ページ本文:

========================

\皆さん、クラウドAIエージェント向けにRAGを設計していますか?/
AIは「質問するもの」から、「仕事を任せるもの」へ変わりつつあります。
そこで重要になるのがRAGです。技術用語として見ると少し難しく感じますが、仕事の現場で考えるなら、RAGはまず 「AI専用の資料棚」 です。
ただし、資料棚を作るだけでは足りません。プロとしてAIを業務に組み込みたい人も、これからコーディングやAIを習いたい人も、最初に押さえるべきなのは同じです。
AIに何を聞くかではなく、AIにどの順番で考えてもらうか。
ここを設計できるかどうかで、AIの答えは大きく変わります。
RAGとは、AIが外部の資料やデータを取りに行き、それをもとに回答するための仕組みです。
PDF、議事録、マニュアル、商品情報、顧客情報、売上データ、問い合わせ履歴、レビュー、過去のブログ。こうした資料を、AIが必要な時に探しに行ける状態にしておく。
これがRAGの出発点です。
「AI専用の資料棚」

========================

データ記録:
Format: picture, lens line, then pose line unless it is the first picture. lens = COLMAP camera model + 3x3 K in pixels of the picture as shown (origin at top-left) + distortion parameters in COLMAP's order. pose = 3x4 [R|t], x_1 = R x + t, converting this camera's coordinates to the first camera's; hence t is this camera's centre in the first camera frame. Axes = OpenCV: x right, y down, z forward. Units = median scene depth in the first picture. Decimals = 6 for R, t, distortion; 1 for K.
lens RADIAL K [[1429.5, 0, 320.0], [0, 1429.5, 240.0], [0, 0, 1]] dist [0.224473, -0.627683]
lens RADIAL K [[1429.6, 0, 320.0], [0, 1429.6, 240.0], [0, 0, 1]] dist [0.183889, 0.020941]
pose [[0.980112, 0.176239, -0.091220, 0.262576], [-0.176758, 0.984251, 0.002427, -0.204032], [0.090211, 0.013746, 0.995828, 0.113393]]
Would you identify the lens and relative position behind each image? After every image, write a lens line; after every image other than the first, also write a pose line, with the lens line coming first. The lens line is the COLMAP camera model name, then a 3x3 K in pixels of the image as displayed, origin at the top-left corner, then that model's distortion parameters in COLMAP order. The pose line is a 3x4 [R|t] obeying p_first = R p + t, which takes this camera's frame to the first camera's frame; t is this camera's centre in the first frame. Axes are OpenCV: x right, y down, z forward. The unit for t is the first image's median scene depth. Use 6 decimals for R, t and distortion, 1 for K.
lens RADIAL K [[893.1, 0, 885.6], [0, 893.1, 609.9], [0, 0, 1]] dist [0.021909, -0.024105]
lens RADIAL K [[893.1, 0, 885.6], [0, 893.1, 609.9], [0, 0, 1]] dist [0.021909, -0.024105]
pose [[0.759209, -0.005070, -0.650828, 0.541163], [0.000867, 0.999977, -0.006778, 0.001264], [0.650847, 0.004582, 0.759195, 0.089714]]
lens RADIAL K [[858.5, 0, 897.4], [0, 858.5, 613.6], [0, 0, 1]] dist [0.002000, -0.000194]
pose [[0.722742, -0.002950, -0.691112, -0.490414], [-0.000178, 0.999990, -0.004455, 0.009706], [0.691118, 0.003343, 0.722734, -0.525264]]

========================

実施事項: RAGを解説した本文の続きを、最後の行の後から書き継ぐこと。

解答:
このたとえは、初心者にもプロにも使いやすいと思います。なぜなら、RAGの価値は「AIに情報を渡すこと」だけではなく、「AIが迷わず取り出せる状態にしておくこと」だからです。
図書館に100万冊の本があっても、どの棚を探せばよいかわからなければ役に立ちません。AIも同じです。
「資料を入れればAIは賢くなる」
そう考えたくなりますが、実際には違います。AIに必要なのは、資料の量だけではなく、探し方の設計です。
RAGを設計するとき、いちばん大事なのは資料名の一覧ではありません。
RAGは図書館。
クラウドAIエージェントは司書。
RAG設計とは、「どの情報を、どの順番で見に行くか」を決めること。
たとえば「売上が落ちたら」とAIに任せる場合、いきなり改善案を出してもらっても仕事では使いにくい。
先に売上を見る。次に利益率を見る。次に在庫を見る。レビューを見る。競合を見る。最後に改善案を出す。
この順番があるから、AIの提案は現場で判断できる形になります。
「売上が落ちたら」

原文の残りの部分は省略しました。